• [Reading text]
══════
Just wanted to bounce some thoughts around here. What would you consider a normal time for fuel pressure to catch up to boost pressure?

Say your cruising at 4000 rpm at around 10% throttle, then you pin the throttle, how far behind the MAP pressure would you expect the fuel pressure to trail / how long would you expect it to take for the fuel pressure to catch up? Would you expect it to be linear, say the fuel pressure trails perfectly behind MAP by 2 psi and then when boost stabilises at the max setting, fuel pressure also stabilises?  

Reason I ask, very recently the fun police inside my ECU said no no to this happening (see attached picture) 

I've got the sad's looking at the data. Looks like my fuel pump isn't keeping up :(. Will have to think about long term solutions...

The silver lining is, the car drives fine. If you didn't look at any data you wouldn't know anything is wrong. 

FP lagging.jpg

I installed this pump just over a year ago -

https://aeroflowperformance.com/af49-1057-525lph-e85-hi-flow-fuel-pump

Do we think the pump is starting to fail, or should I be looking at anything else in the fuel system?

When it was originally installed, everything was fine. I checked the 98 and e85 tunes, all good. 

For quite a while now, maybe 8+ months I've been on 98 only and the pump has been keeping up. But now that I've put e85 in it (the tank is currently about 50% ethanol) the pump suddenly can't keep up. No idea what's changed in the past year to upset the pump. 

1 hour ago, Murray_Calavera said:

I installed this pump just over a year ago -

https://aeroflowperformance.com/af49-1057-525lph-e85-hi-flow-fuel-pump

Do we think the pump is starting to fail, or should I be looking at anything else in the fuel system?

When it was originally installed, everything was fine. I checked the 98 and e85 tunes, all good. 

For quite a while now, maybe 8+ months I've been on 98 only and the pump has been keeping up. But now that I've put e85 in it (the tank is currently about 50% ethanol) the pump suddenly can't keep up. No idea what's changed in the past year to upset the pump. 

I would not recommend using any of the aeroflow pumps. Very prone to failure.

*I use and recommend a lot of their products. Fuel pumps are still best to stay with the big player's TI, Bosch, Pierburg

  • Like 3
22 minutes ago, GTSBoy said:

It's less about the sock and more about what might have been shaken loose from the tank walls/floor maybe by E85 or summat.
══════
• [Requirement 1] Retype every one of the saved data entries below word for word, omitting the pictures.

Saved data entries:
══════
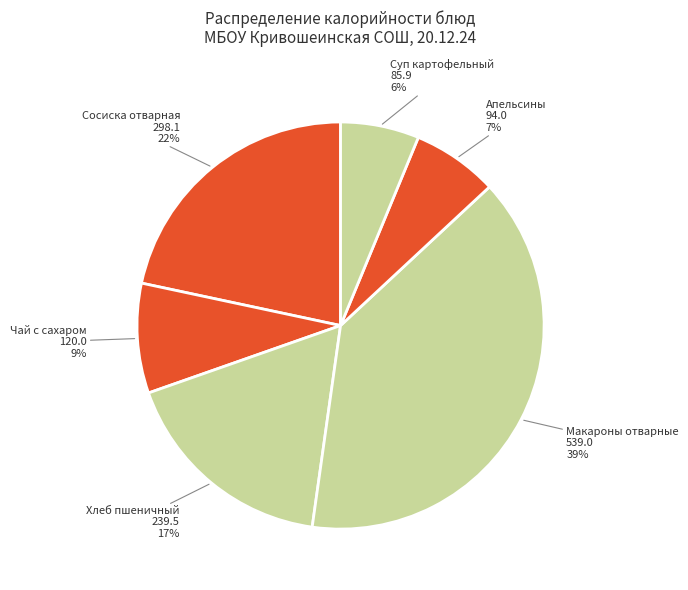

True or false: Чай с сахаром accounts for 13% of the total.

False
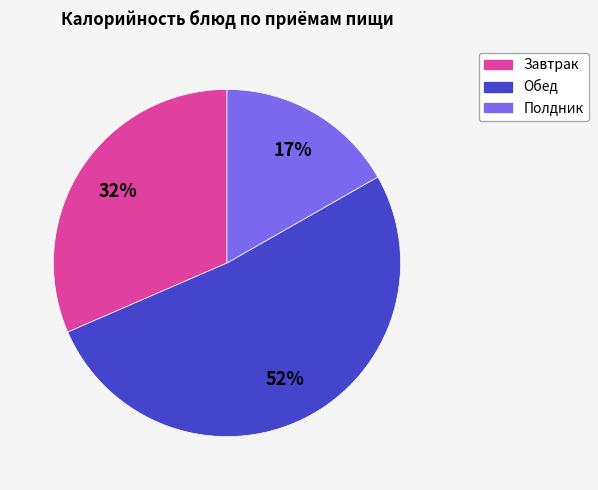

Does any single category account for the majority?

Yes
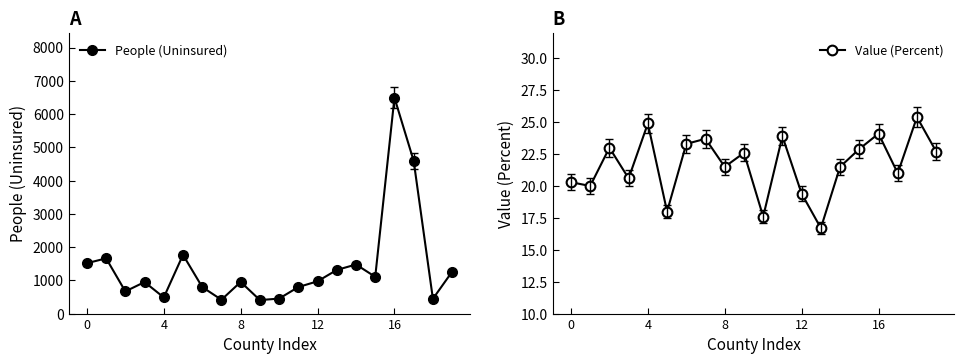

What is the average value of the People (Uninsured) series?

1426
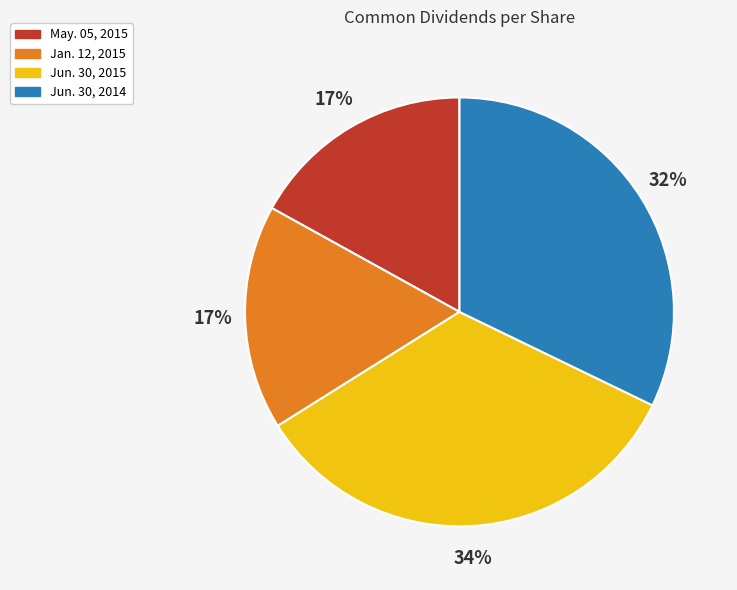

How many segments does this pie chart have?

4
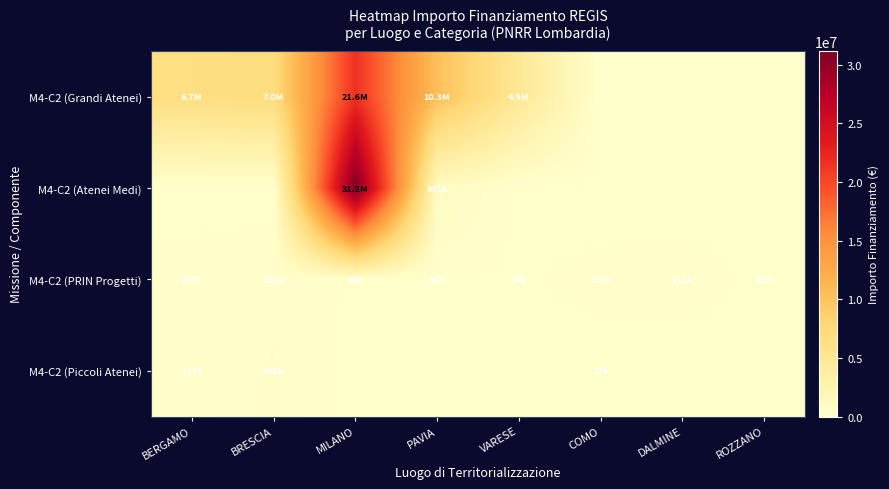

Count the number of data series in this chart.

4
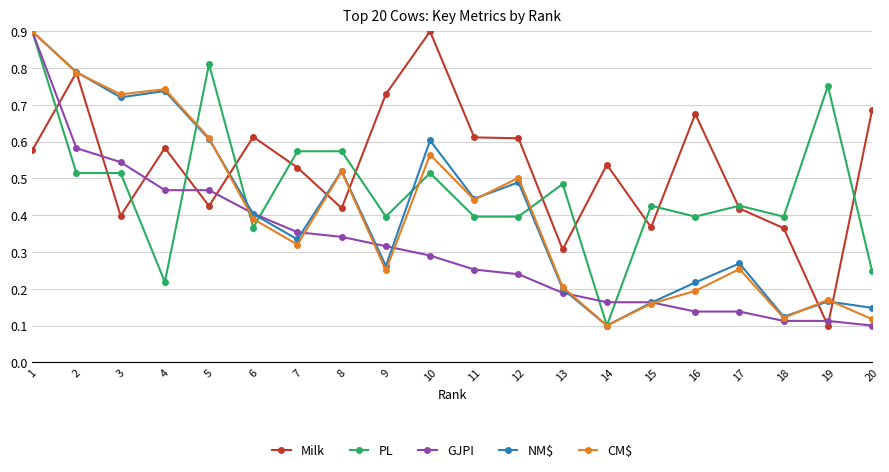

True or false: GJPI and Milk intersect in this chart.

True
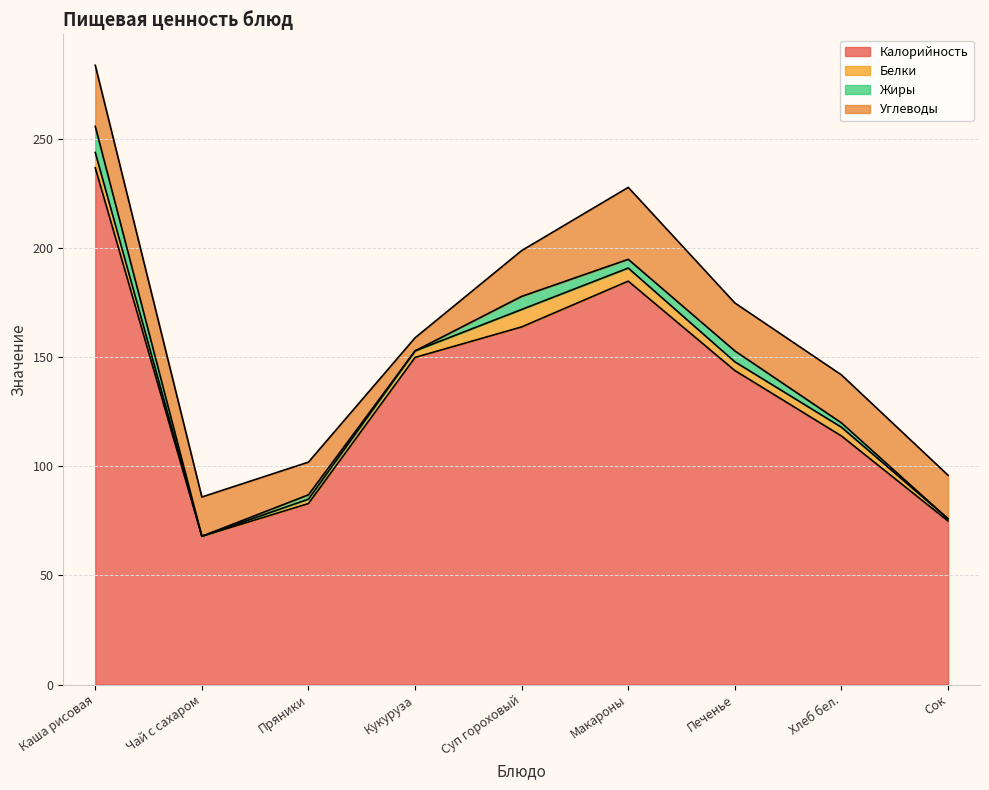

In Углеводы, how many points are lower than both neighbors (excluding endpoints)?

1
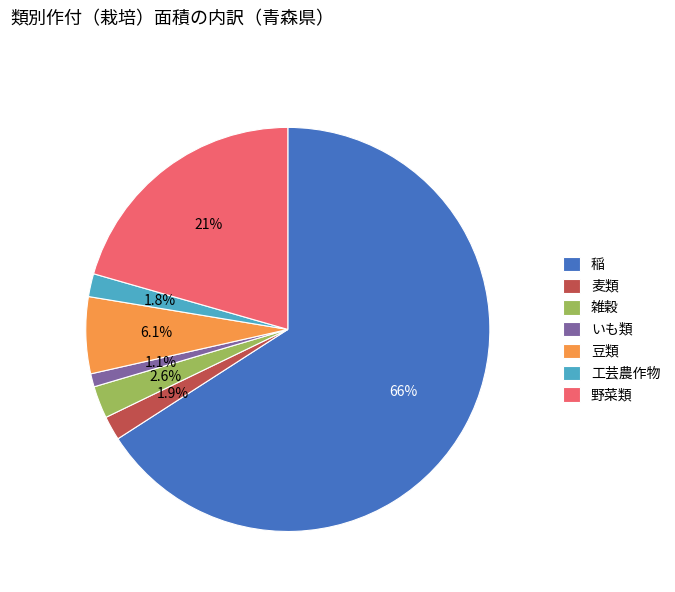

Approximately how many times larger is the value at いも類 compared to 工芸農作物?

0.6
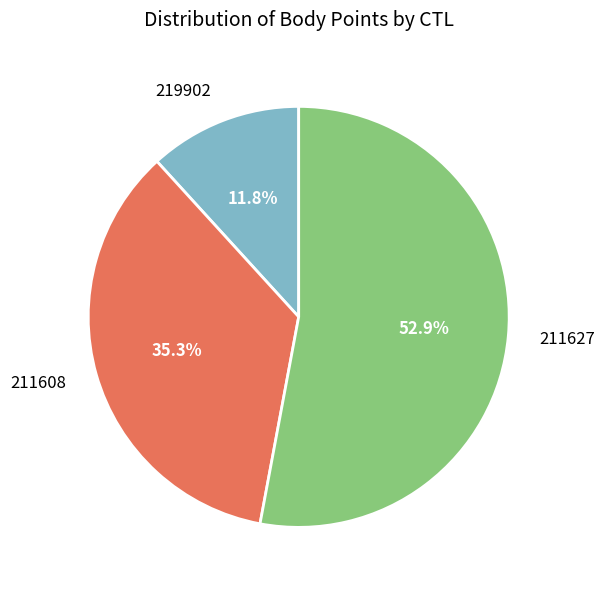

What is the majority slice?

211627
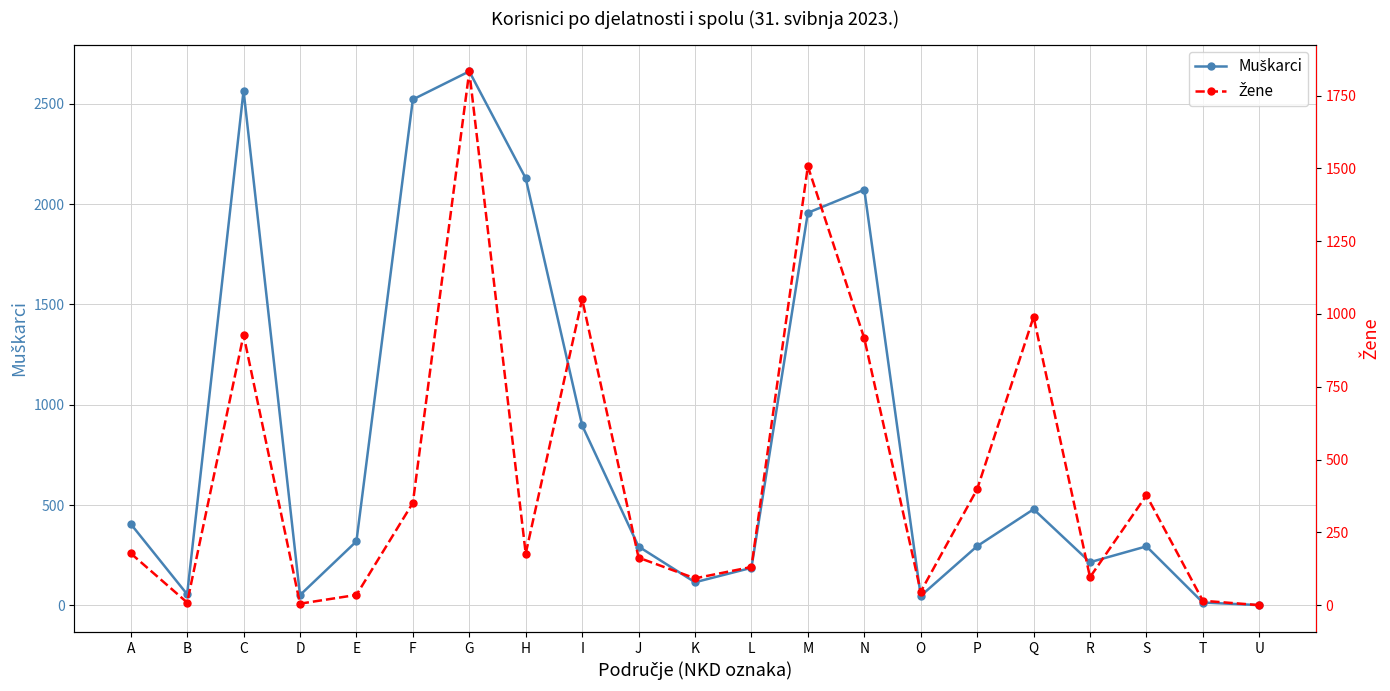

How many interior local valleys does the Žene series have?

6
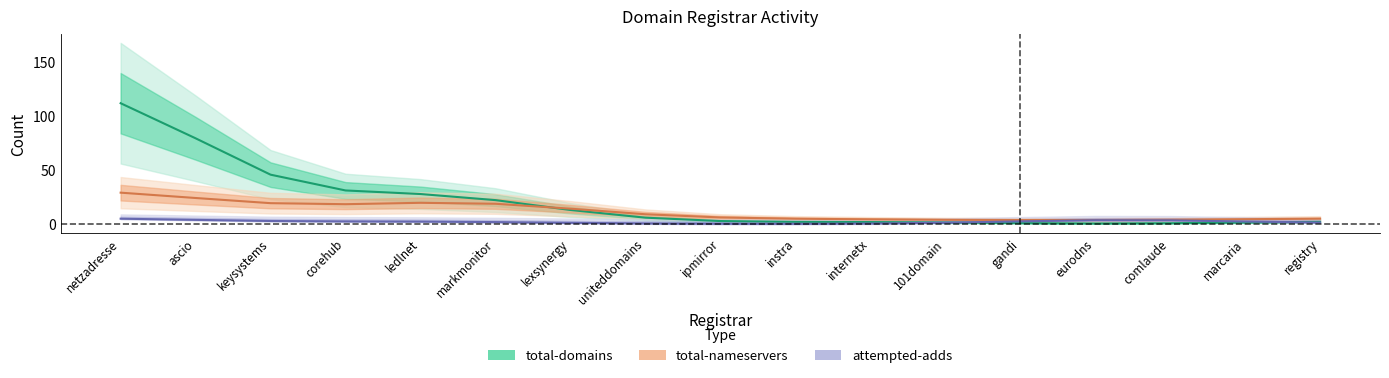

Where is the first local maximum for total-nameservers?

ledlnet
══════
• [Requirement 2] Pick up the fuel pump forum thread after its final sentence and keep it going.

• [Expected answer 1]
True or false: Чай с сахаром accounts for 13% of the total.

False

Does any single category account for the majority?

Yes

What is the average value of the People (Uninsured) series?

1426

How many segments does this pie chart have?

4

Count the number of data series in this chart.

4

True or false: GJPI and Milk intersect in this chart.

True

In Углеводы, how many points are lower than both neighbors (excluding endpoints)?

1

Approximately how many times larger is the value at いも類 compared to 工芸農作物?

0.6

What is the majority slice?

211627

How many interior local valleys does the Žene series have?

6

Where is the first local maximum for total-nameservers?

ledlnet

• [Expected answer 2]
Yep a thing for sure, in this case though I've been on e85 for many years. Maybe 6 or 7 years? Can't remember, but a long time now.

But yeah, looks like I'm going to have to swap out the pump for the 3rd time now, so we'll get to see what the sock looks like anyways. 

23 minutes ago, Dose Pipe Sutututu said:

lol they are sexy. 

My imaginary car would run a big boy electric fuel pump though. Maybe 2 of something like these in tank - 

https://fuelab.com/91901-1000hp-in-tank-power-module-fuel-pump/p327

But knowing my luck, I'd find out fuel lab can't make pumps and I'd be pulling them out again anyway lol. 

  • 1 month later...

I haven't logged any data yet, but I wanted to bounce this off everyone while I'm waiting to take the car out for a proper run. 

So the car was very hard to start this morning, finally fired and I took it to Supercheap to test the battery. Turns out the battery was low on voltage (can't remember the exact figure) and down about 250cca from where it should have been. Even though their simple battery tester said the battery was "fine, just needs a charge" they replaced it under warranty, pretty happy with that. 

Could a failing battery be the cause of the pump failing to keep up? The pump is pretty hungry, it pulls something like 20 amps from memory but I don't know how much this all matters when the car is actually up and running and the alternator is doing its thing. 

1 hour ago, Murray_Calavera said:

Could a failing battery be the cause of the pump failing to keep up?

Yeah, but maybe not. Maybe yeah. Maybe not. You know how it is. I mean, if the volts are low and the pump has reduced capacity, then it will maybe not be able to supply enough fuel to keep up with your peak demand, but it really shouldn't make it go lean as you're ramping up, then catch up again. The pump dynamics are (should be) a pretty instant trade off between flow rate and pressure, and even that shouldn't matter because it is actually the job of the fuel pressure regulator to take care of that dynamic, leaving the pump to see pretty much the same pressure and flow conditions any time the engine is running.

  • Like 1
1 hour ago, Murray_Calavera said:

Could a failing battery be the cause of the pump failing to keep up?

Maybe go log your voltage vs. RPM as you doodling around town. The issue could be your alternator is cactus which has been supplying fluctuating voltage to the rest of your car thus killing your pump early.

  • Like 1
15 minutes ago, Dose Pipe Sutututu said:

Maybe go log your voltage vs. RPM as you doodling around town. The issue could be your alternator is cactus which has been supplying fluctuating voltage to the rest of your car thus killing your pump early.

Should I be logging ecu voltage or battery?